(Beginning of EXERCISE PASSAGE)

Writing Better Code: A Conversation With Sun Microsystems Technology Evangelist Brian Goetz

   
By Janice J. Heiss, March 2007  

Articles Index

In recent years, few people have written more about the Java platform than has Sun Microsystems technology evangelist Brian Goetz. Since 2000, he has published some 75 articles on best practices, platform internals, and concurrent programming, and he is the principal author of the book Java Concurrency in Practice , a 2006 Jolt Award Finalist and the best-selling book at the 2006 JavaOne conference. Prior to joining Sun in August of 2006, he was a consultant for 15 years for his software firm, Quiotix, where, in addition to writing about Java technology, he spoke frequently at conferences and gave presentations on threading, the Java programming language memory model, garbage collection, Java technology performance myths, and other topics. In addition, he has consulted on kernel internals, device drivers, protocol implementations, compilers, server applications, web applications, scientific computing, data visualization, and enterprise infrastructure tools. He's participated in a number of open-source projects, including the Lucene text search and retrieval system, and the FindBugs static analysis toolkit.

At Sun, he serves as a consultant on a wide range of topics that extend from Java concurrency to the needs of Java developers, and he contributes to the development of the Java platform. We met with him to get his thoughts on Java technology performance challenges, Java Platform, Standard Edition 6 (Java SE 6), common performance hazards, the challenges of moving from C to Java programming, and ways to write better code.

Java Concurrency in Practice

question What should developers understand about concurrency?

answer They should understand that concurrency is hard but not impossible. People tend to go from one extreme to the other, from thinking "This is easy -- I just synchronize everything" to "This is impossibly hard." I disagree with both. With concurrency, developers should realize that they have to be careful, think hard, and have someone review their code. Concurrent coding is harder than sequential coding, but with proper preparation, developers can do it.

question A posting here raises a question related to concurrency: "Chapter 14 of the Java Language Specification defines (among other things) the synchronized statement:

synchronized (expression) { /*do stuff*/ }

"It says: ' If the value of the Expression is null, a NullPointerException is thrown.' "

The poster suggests extending the Java language to allow null expressions here and not synchronize the block. Some java.util collection classes are thread-safe, and some are not -- each class documents this. Likewise, authors of new classes have to choose between implementations. Instead, why not have one class be used in both ways in the same application? Why not allow an instance to select at runtime whether it behaves in a thread-safe manner or not? The idea would be to increase generality and usefulness, reduce maintenance, and avoid unnecessary class proliferation. Generics did this for classes relative to types.

Your response?

answer Although I think the poster has a nice idea in mind -- increasing the generality of code -- the overwhelmingly likely outcome if this were to be implemented would be to hide errors. Concurrency errors are hard enough to find now -- we don't need any more cases in which the runtime silently swallows them. Instead, we need more tools for identifying concurrency errors.

But this question is really a performance question masquerading as a design question -- the unstated implication being that making a class thread-safe imposes a big performance cost. This perception, that synchronization is really expensive, is another performance myth, one that was true 10 years ago but is no longer true. Every major JDK release has reduced the overhead of synchronization over the previous version. Yes, there's still overhead, but people worry too much about that and not enough about writing clean, correct code.

(End of EXERCISE PASSAGE)
(Beginning of MATERIAL PROVIDED)

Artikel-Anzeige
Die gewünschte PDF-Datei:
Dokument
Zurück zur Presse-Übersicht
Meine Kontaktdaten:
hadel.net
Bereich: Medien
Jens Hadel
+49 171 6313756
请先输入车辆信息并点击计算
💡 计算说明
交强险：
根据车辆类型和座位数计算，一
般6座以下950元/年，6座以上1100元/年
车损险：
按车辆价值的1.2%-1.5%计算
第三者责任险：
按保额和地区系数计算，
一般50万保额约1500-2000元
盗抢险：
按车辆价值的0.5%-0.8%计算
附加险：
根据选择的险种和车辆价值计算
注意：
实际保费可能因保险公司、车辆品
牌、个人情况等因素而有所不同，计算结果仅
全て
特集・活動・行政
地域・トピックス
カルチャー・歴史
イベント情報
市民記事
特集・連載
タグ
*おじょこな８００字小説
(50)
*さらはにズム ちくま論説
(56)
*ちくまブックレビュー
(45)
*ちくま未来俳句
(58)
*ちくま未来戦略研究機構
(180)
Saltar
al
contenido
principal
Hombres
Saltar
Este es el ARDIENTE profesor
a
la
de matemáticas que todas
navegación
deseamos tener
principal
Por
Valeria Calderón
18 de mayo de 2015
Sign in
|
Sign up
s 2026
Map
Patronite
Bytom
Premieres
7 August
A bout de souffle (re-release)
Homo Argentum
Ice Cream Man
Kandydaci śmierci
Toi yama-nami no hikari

(End of MATERIAL PROVIDED)

DIRECTIONS FOR THIS TASK:
In the interview with Brian Goetz, when did he join Sun? These records have no connection to the interview text.

TASK ANSWER:
August 2006